Dolly Parton's records have changed in the past year or two and her music is being played on more than just country radio stations. In fact, her summer 1974 hit, "Love is Like a Butterfly," made the complete crossover and was played on a number of so-called Top 40 stations, even climbing onto the pop charts for a time. But Dolly says it isn't a reflection of any changing style within her, merely that she's braver now and willing to try newer variations on her records. "My writing hasn't changed much over the years, but record styles have changed and I'm getting to do more things now. Music is venturing out in new areas. Used to if they thought you were hard country and you did something a little uptown, they thought you were trying to get out of the category. But now a lot of people are trying new things."

Not that she’s happy about all those new ways. "I like a lot of the things that are being done in country music today, but I hope there will always be true country. Like Hank Williams and Porter Wagoner and Ernest Tubbs. I'd hate to see that die away. I hope there will always be a market for it."

She likes the new contemporary country rock sound, particularly the music of the Charlie Daniels Band, Goose Creek Symphony, Barefoot Jerry and Willie Nelson. Especially Willie Nelson.

"I loved Willie Nelson when he was just plain country. When I first moved to Nashville, he was on Monument Records and I was too. I remember I used to set on the floor of the studio over there for hours and listen to him sing and play. He didn't have much going record-wise then - you couldn't give him away because of his odd phrasings - but I just loved it. He was way ahead of his time and I'm real glad to see him getting the recognition now."

Country music is a traveling road show. Dolly Parton and her group play 120 nights a year, mostly on weekends, in all parts of the country, from Portland, Oregon to Miami, Florida. After her post- midnight interview with me in Kingsport, Dolly's bus headed out for an all-night ride to Raleigh, North Carolina where she would be performing on Saturday night. In Raleigh it would be much the same thing - last on the bill, an after-concert autograph session, and another all-night bus ride, this time to Norfolk, Virginia for a Sunday show. From Norfolk, the Dolly Parton bus would head back to Nashville for a few days of rest before heading out on the road again the next weekend.

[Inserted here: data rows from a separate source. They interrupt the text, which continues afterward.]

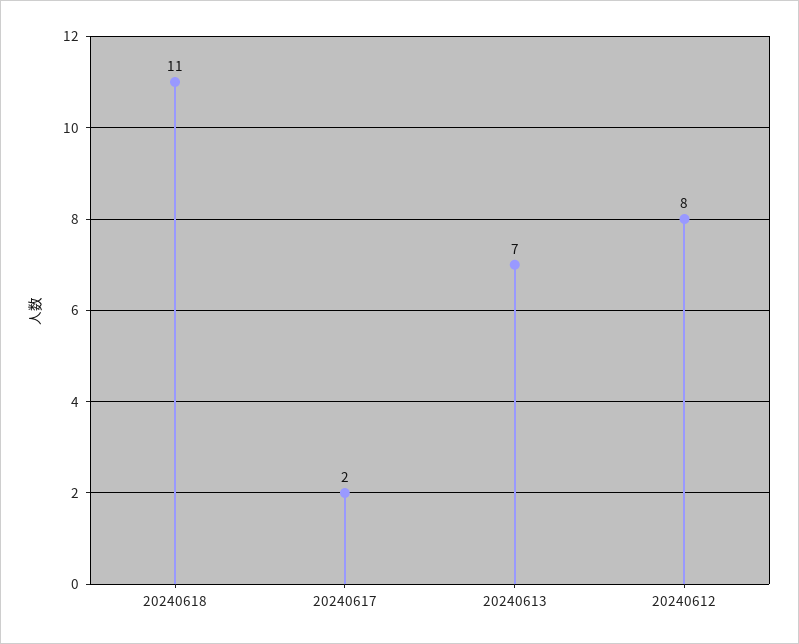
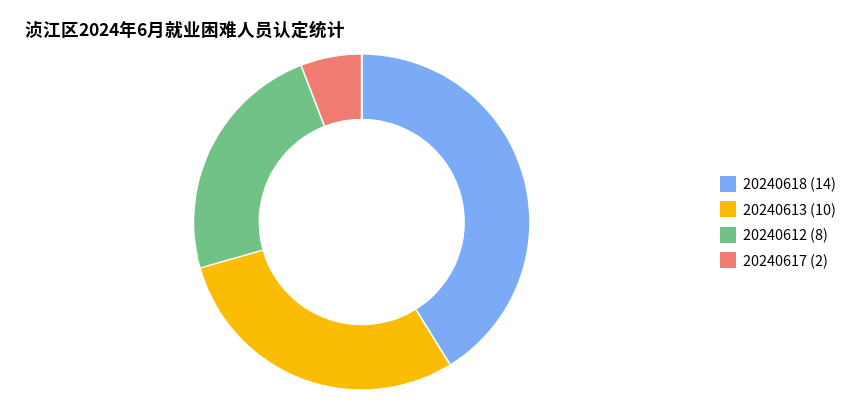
  {
-   "20240618": 11,
+   "20240618": 14,
    "20240617": 2,
-   "20240613": 7,
+   "20240613": 10,
    "20240612": 8
  }

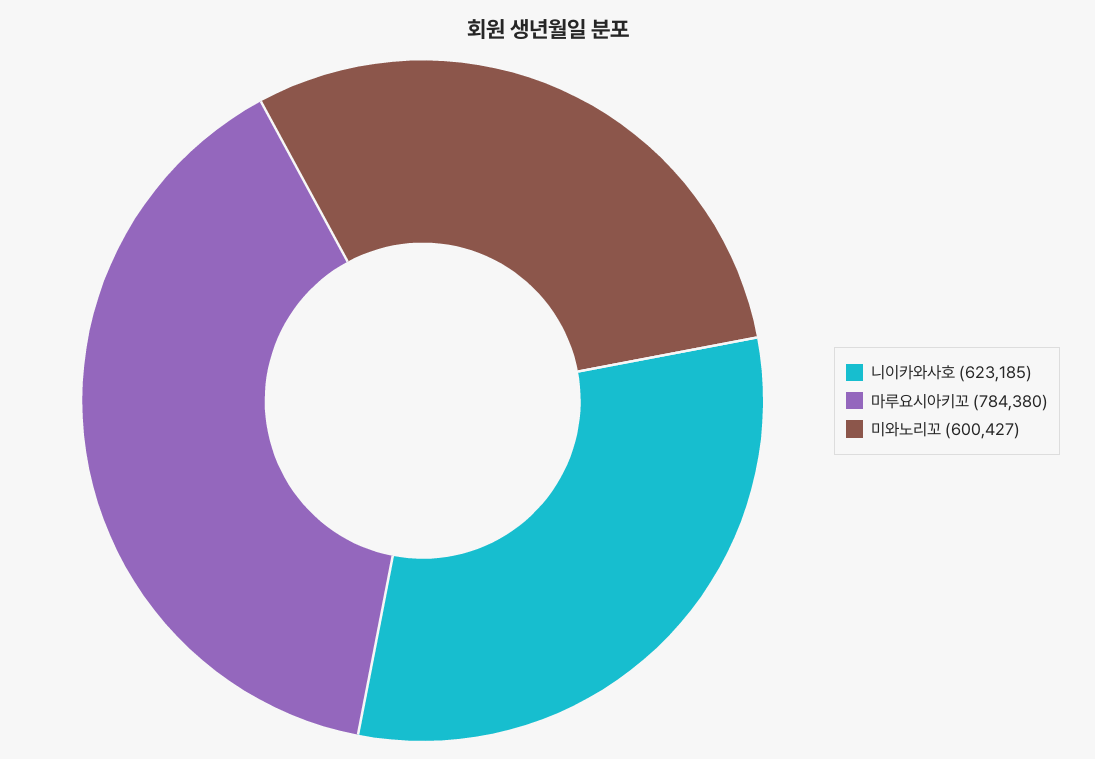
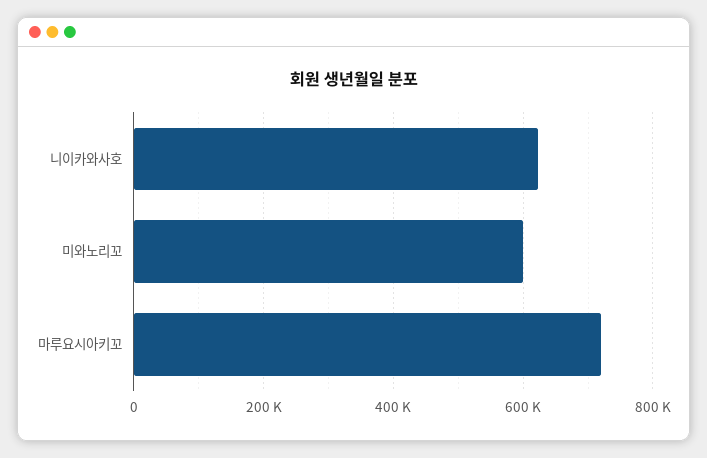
  {
    "니이카와사호": 623185,
-   "마루요시아키꼬": 784380,
+   "마루요시아키꼬": 720000,
    "미와노리꼬": 600427
  }

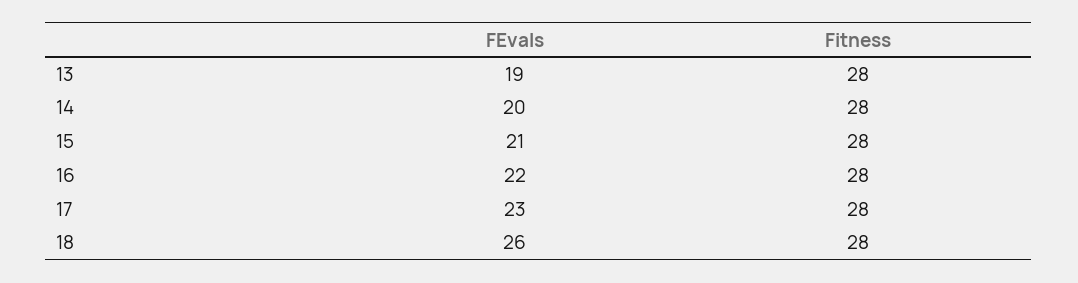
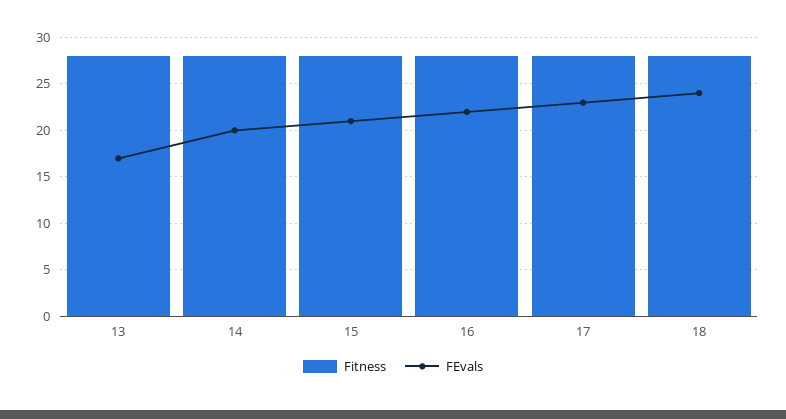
  {
    "FEvals": {
-     "13": 19,
+     "13": 17,
      "14": 20,
      "15": 21,
      "16": 22,
      "17": 23,
-     "18": 26
+     "18": 24
    },
    "Fitness": {
      "13": 28,
      "14": 28,
      "15": 28,
      "16": 28,
      "17": 28,
      "18": 28
    }
  }

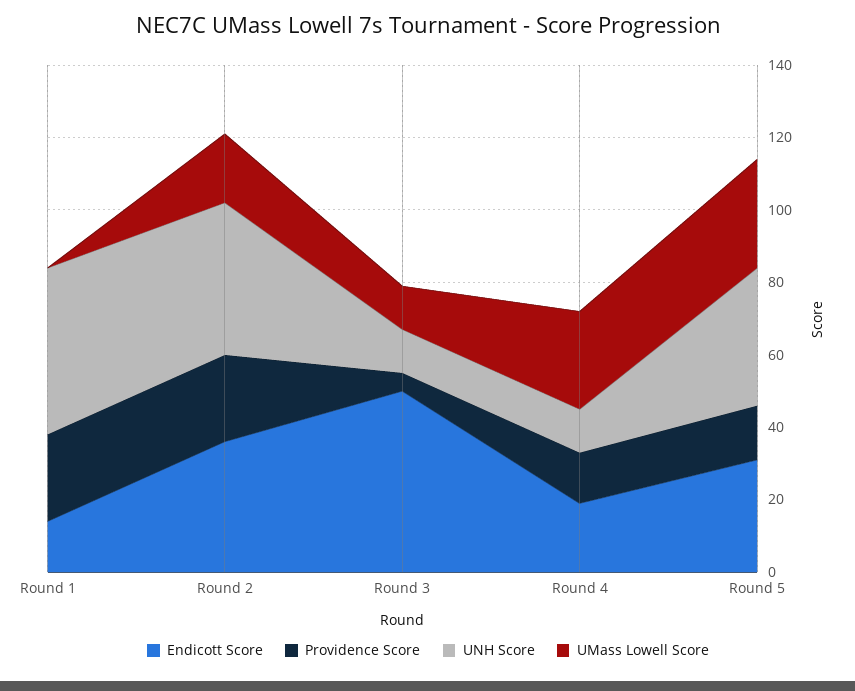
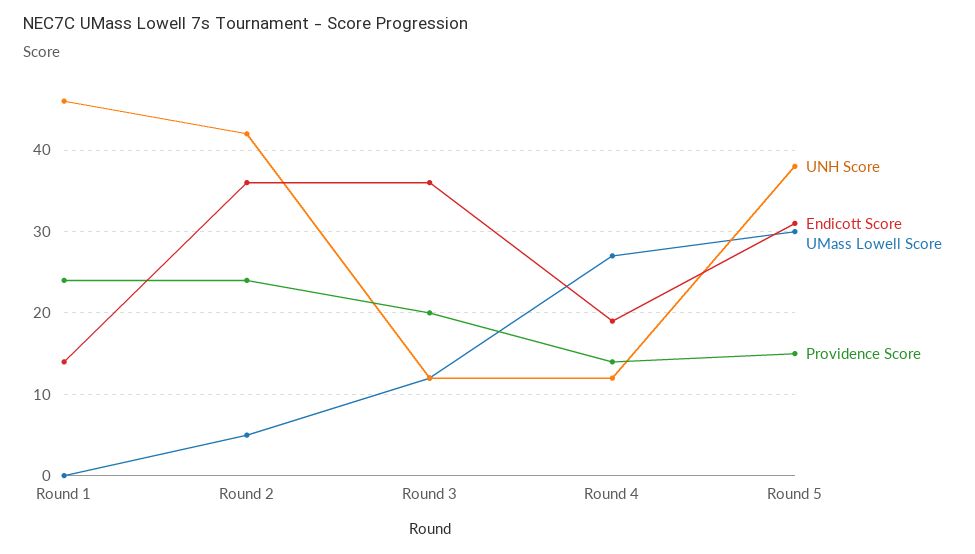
  {
    "Endicott Score": {
      "Round 1": 14,
      "Round 2": 36,
-     "Round 3": 50,
+     "Round 3": 36,
      "Round 4": 19,
      "Round 5": 31
    },
    "Providence Score": {
      "Round 1": 24,
      "Round 2": 24,
-     "Round 3": 5,
+     "Round 3": 20,
      "Round 4": 14,
      "Round 5": 15
    },
    "UNH Score": {
      "Round 1": 46,
      "Round 2": 42,
      "Round 3": 12,
      "Round 4": 12,
      "Round 5": 38
    },
    "UMass Lowell Score": {
      "Round 1": 0,
-     "Round 2": 20,
+     "Round 2": 5,
      "Round 3": 12,
      "Round 4": 27,
      "Round 5": 30
    }
  }

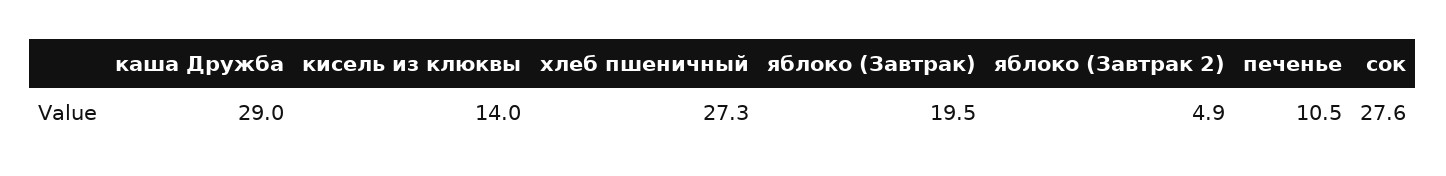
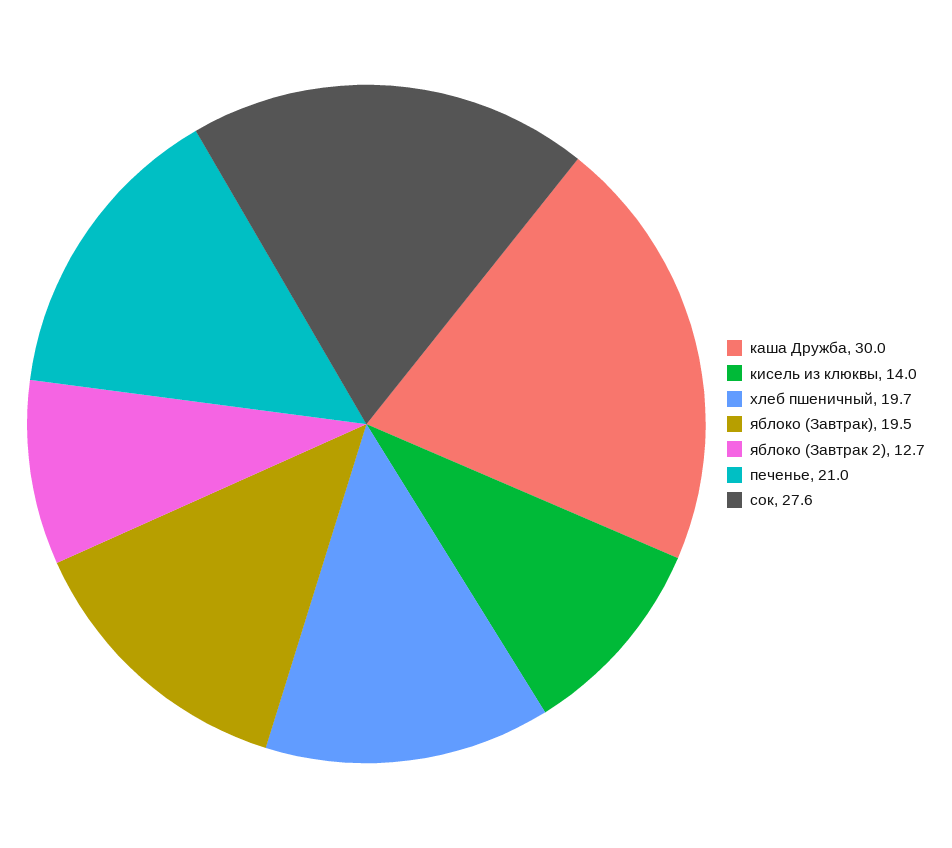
  {
-   "каша Дружба": 29,
+   "каша Дружба": 30,
    "кисель из клюквы": 14,
-   "хлеб пшеничный": 27.3,
+   "хлеб пшеничный": 19.7,
    "яблоко (Завтрак)": 19.5,
-   "яблоко (Завтрак 2)": 4.9,
+   "яблоко (Завтрак 2)": 12.7,
-   "печенье": 10.5,
+   "печенье": 21,
    "сок": 27.6
  }

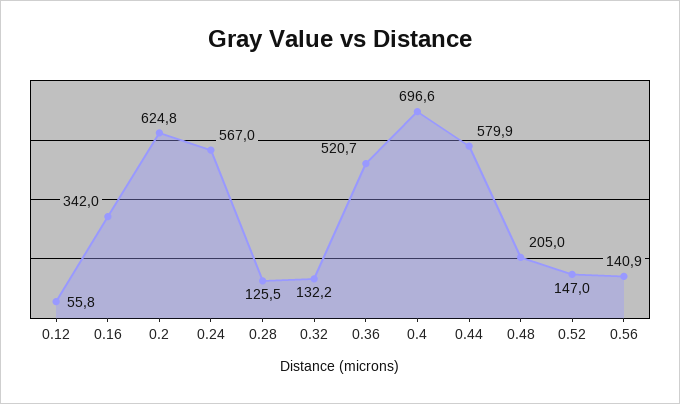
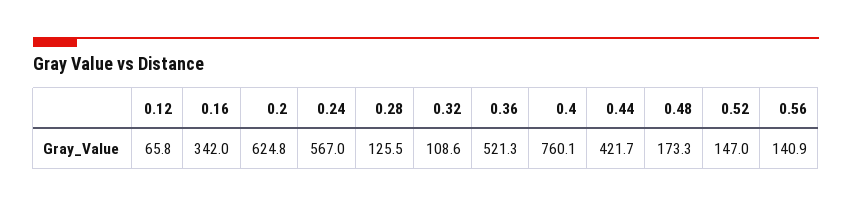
  {
-   "0.12": 55.8,
+   "0.12": 65.8,
    "0.16": 342,
    "0.2": 624.8,
    "0.24": 567,
    "0.28": 125.5,
-   "0.32": 132.2,
+   "0.32": 108.6,
-   "0.36": 520.7,
+   "0.36": 521.3,
-   "0.4": 696.6,
+   "0.4": 760.1,
-   "0.44": 579.9,
+   "0.44": 421.7,
-   "0.48": 205,
+   "0.48": 173.3,
    "0.52": 147,
    "0.56": 140.9
  }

All total, Dolly and her crew will travel 200,000 miles this year, most of it via bus.

The hours on the road are long, slow ones. Often Dolly will travel eight hours. just to give a one-hour show. What does she do to entertain herself on the road? “We play a lot of games, like Password. And I'll listen to tapes and do a lot of the paperwork concerning the band. Sometimes I write songs."

It used to be the Porter 'n' Dolly Show.

But now it's just the Dolly Parton Show. Dolly Parton has come to the front. Her solo career is booming. Appreciative audiences. Hit records. And finally, recognition as a top-notch songwriter.

Still, in her heart, past all the rouge and the mascara and the hairspray, Dolly is just a starry-eyed country girl.